Problem details —
Once the line with "Correlational and empirical" is found in the data, output it and each following line exactly, up to and including the line with "The best evidence", and nothing before or after.

#### Supplied information

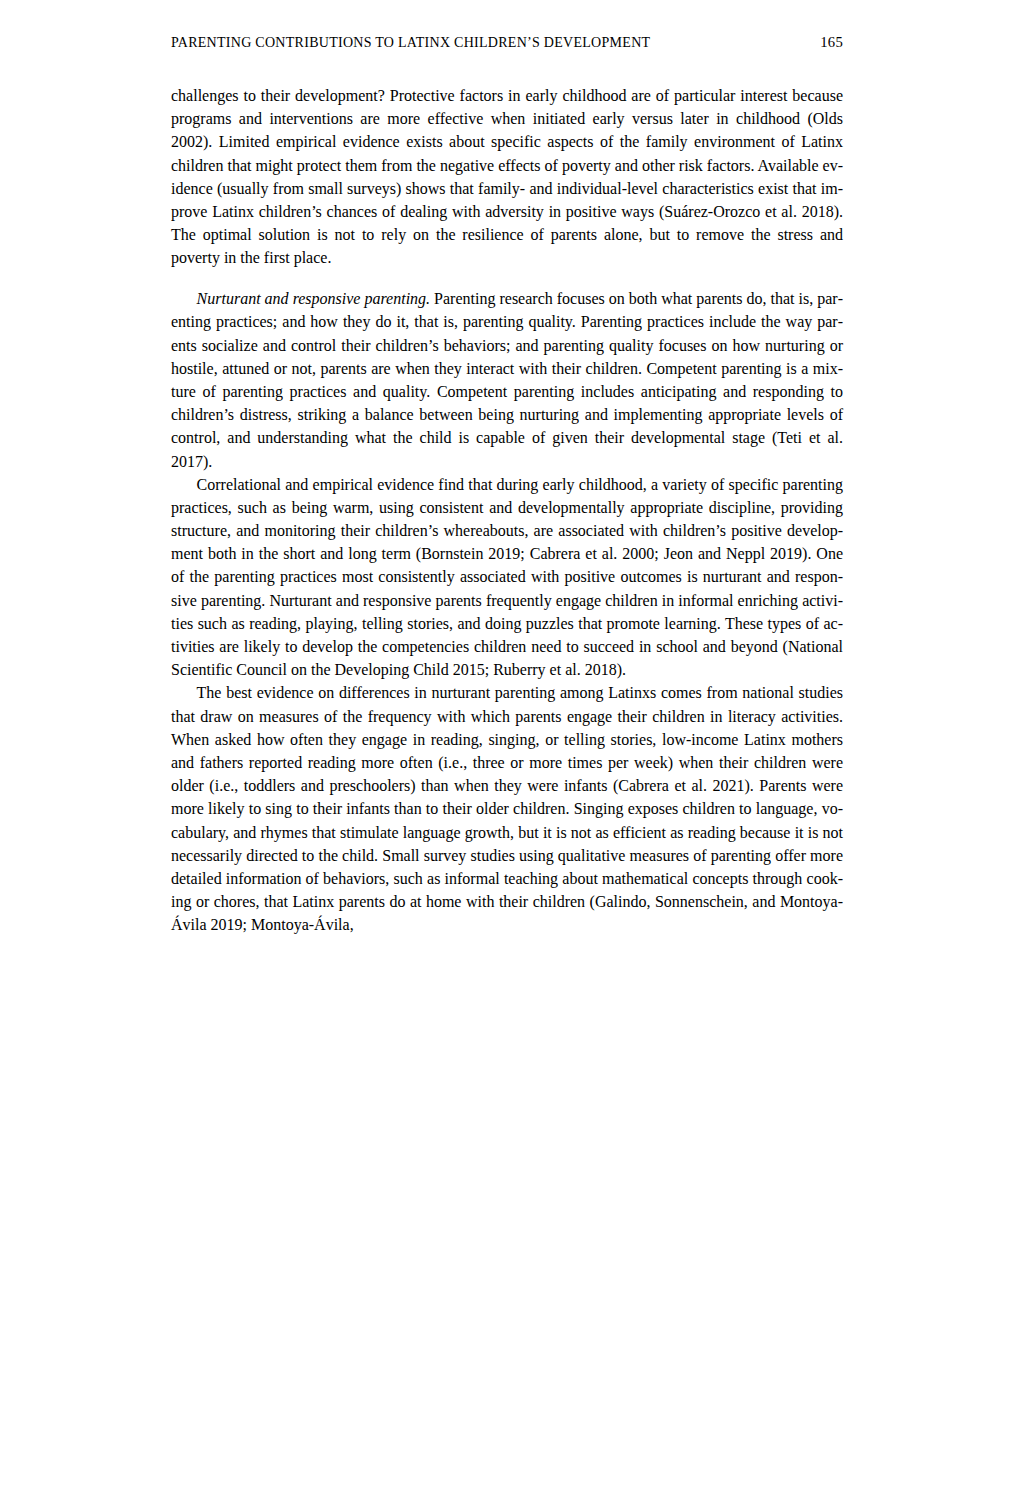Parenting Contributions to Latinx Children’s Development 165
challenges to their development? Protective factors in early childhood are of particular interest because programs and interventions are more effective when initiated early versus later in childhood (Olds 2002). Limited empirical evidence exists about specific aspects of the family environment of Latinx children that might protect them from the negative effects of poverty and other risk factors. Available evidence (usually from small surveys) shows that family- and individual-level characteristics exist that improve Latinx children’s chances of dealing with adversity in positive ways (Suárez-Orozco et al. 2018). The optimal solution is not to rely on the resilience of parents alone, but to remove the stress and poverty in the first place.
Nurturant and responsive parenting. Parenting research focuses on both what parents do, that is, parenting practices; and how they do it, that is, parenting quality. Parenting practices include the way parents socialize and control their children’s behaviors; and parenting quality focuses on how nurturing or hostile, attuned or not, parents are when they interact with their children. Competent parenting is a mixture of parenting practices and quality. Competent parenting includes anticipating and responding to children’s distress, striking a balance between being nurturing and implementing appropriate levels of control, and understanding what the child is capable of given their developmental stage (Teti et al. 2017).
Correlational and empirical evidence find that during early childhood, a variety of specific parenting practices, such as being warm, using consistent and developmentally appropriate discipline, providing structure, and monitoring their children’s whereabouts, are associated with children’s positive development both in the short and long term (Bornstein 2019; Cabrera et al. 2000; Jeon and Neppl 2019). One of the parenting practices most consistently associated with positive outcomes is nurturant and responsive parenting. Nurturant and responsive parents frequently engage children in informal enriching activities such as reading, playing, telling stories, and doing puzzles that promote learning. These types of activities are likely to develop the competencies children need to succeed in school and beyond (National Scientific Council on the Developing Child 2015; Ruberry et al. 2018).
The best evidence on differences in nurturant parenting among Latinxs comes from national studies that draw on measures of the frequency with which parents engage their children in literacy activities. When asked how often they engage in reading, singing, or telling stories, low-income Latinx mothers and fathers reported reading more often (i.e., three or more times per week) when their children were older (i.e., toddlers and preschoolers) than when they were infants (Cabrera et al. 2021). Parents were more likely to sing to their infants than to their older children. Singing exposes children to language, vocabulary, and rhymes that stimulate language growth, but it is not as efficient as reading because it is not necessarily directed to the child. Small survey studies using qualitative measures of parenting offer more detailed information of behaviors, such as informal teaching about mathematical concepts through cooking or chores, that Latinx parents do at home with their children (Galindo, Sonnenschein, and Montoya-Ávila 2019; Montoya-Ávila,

########
#### Supplied information

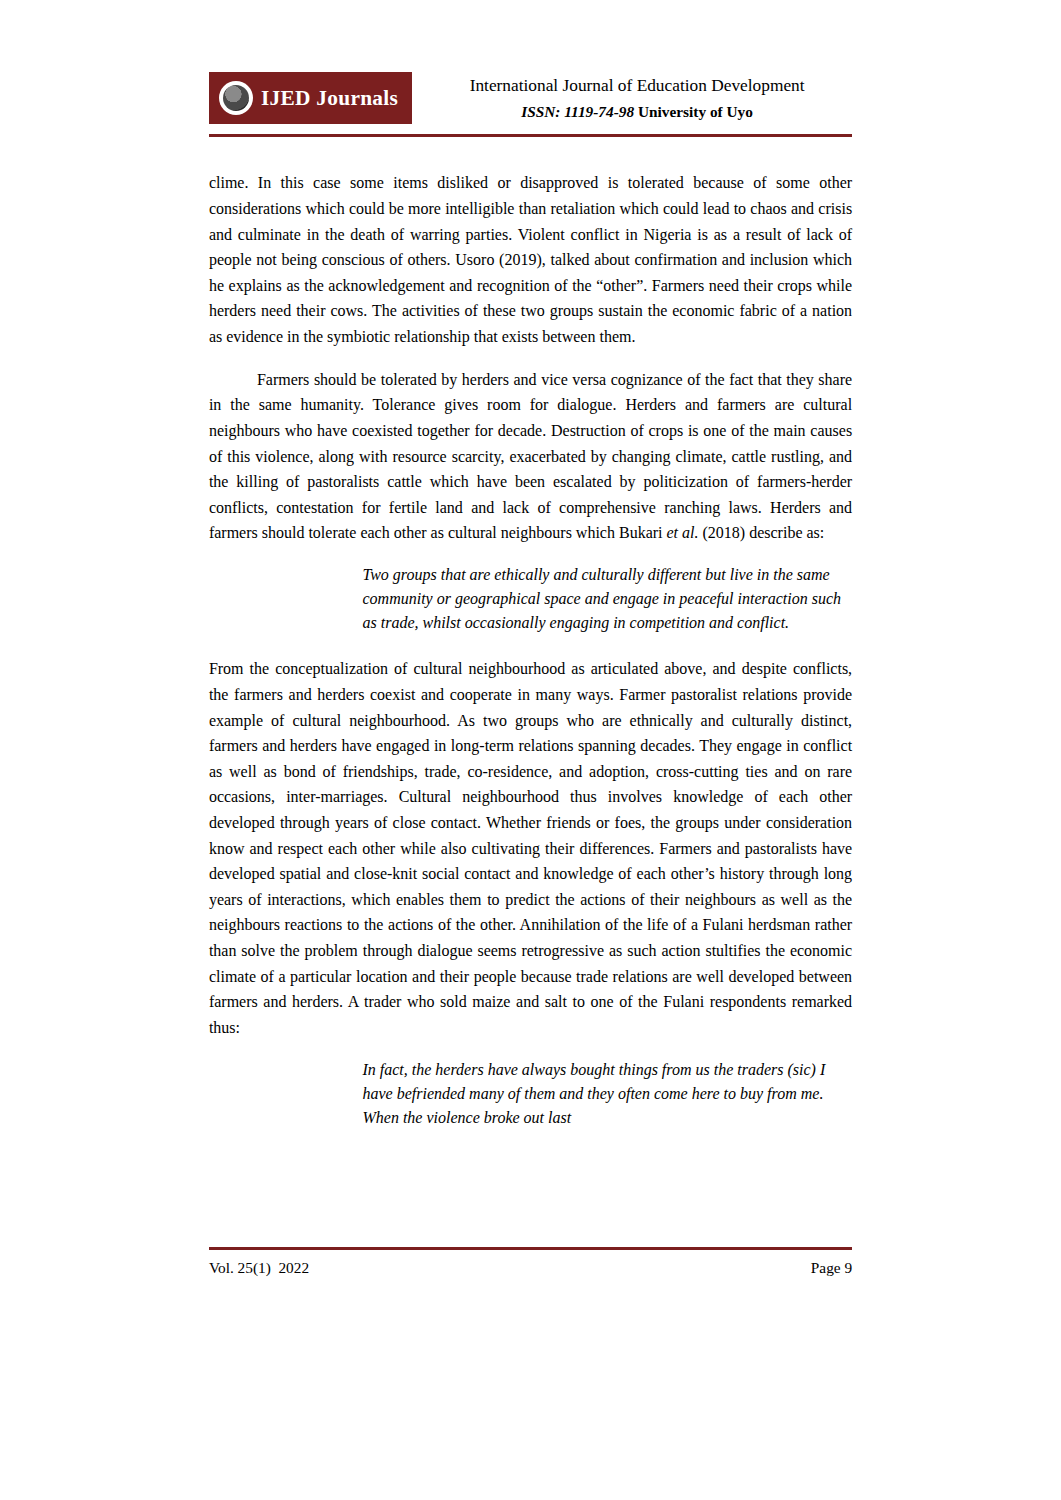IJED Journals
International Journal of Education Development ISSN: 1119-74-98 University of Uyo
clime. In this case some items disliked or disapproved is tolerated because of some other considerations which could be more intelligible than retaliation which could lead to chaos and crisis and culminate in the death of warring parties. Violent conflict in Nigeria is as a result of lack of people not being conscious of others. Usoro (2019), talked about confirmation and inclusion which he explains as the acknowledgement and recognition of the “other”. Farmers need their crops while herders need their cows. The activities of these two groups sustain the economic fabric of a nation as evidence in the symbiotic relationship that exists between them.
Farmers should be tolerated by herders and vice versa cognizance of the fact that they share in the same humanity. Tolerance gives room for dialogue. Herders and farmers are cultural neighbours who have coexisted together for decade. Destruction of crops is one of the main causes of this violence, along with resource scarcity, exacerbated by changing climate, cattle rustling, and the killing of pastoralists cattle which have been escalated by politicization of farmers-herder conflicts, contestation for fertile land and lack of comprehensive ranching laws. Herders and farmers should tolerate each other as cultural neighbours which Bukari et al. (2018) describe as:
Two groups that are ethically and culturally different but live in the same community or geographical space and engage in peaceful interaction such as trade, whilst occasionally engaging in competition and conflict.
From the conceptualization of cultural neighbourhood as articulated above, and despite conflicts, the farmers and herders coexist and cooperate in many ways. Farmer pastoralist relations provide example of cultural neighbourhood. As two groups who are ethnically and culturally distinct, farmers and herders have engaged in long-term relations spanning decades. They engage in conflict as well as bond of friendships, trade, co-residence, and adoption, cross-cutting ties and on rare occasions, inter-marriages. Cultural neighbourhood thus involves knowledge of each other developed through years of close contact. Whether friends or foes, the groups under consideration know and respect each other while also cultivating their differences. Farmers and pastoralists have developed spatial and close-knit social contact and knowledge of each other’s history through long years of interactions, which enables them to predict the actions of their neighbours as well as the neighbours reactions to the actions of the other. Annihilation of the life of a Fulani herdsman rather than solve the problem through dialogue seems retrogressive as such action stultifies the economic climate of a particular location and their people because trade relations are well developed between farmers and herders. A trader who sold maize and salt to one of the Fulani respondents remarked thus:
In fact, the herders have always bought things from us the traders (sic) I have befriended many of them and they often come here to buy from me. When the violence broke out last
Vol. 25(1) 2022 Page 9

########

Result of this task —
Correlational and empirical evidence find that during early childhood, a variety of specific parenting practices, such as being warm, using consistent and developmentally appropriate discipline, providing structure, and monitoring their children’s whereabouts, are associated with children’s positive development both in the short and long term (Bornstein 2019; Cabrera et al. 2000; Jeon and Neppl 2019). One of the parenting practices most consistently associated with positive outcomes is nurturant and responsive parenting. Nurturant and responsive parents frequently engage children in informal enriching activities such as reading, playing, telling stories, and doing puzzles that promote learning. These types of activities are likely to develop the competencies children need to succeed in school and beyond (National Scientific Council on the Developing Child 2015; Ruberry et al. 2018).
The best evidence on differences in nurturant parenting among Latinxs comes from national studies that draw on measures of the frequency with which parents engage their children in literacy activities. When asked how often they engage in reading, singing, or telling stories, low-income Latinx mothers and fathers reported reading more often (i.e., three or more times per week) when their children were older (i.e., toddlers and preschoolers) than when they were infants (Cabrera et al. 2021). Parents were more likely to sing to their infants than to their older children. Singing exposes children to language, vocabulary, and rhymes that stimulate language growth, but it is not as efficient as reading because it is not necessarily directed to the child. Small survey studies using qualitative measures of parenting offer more detailed information of behaviors, such as informal teaching about mathematical concepts through cooking or chores, that Latinx parents do at home with their children (Galindo, Sonnenschein, and Montoya-Ávila 2019; Montoya-Ávila,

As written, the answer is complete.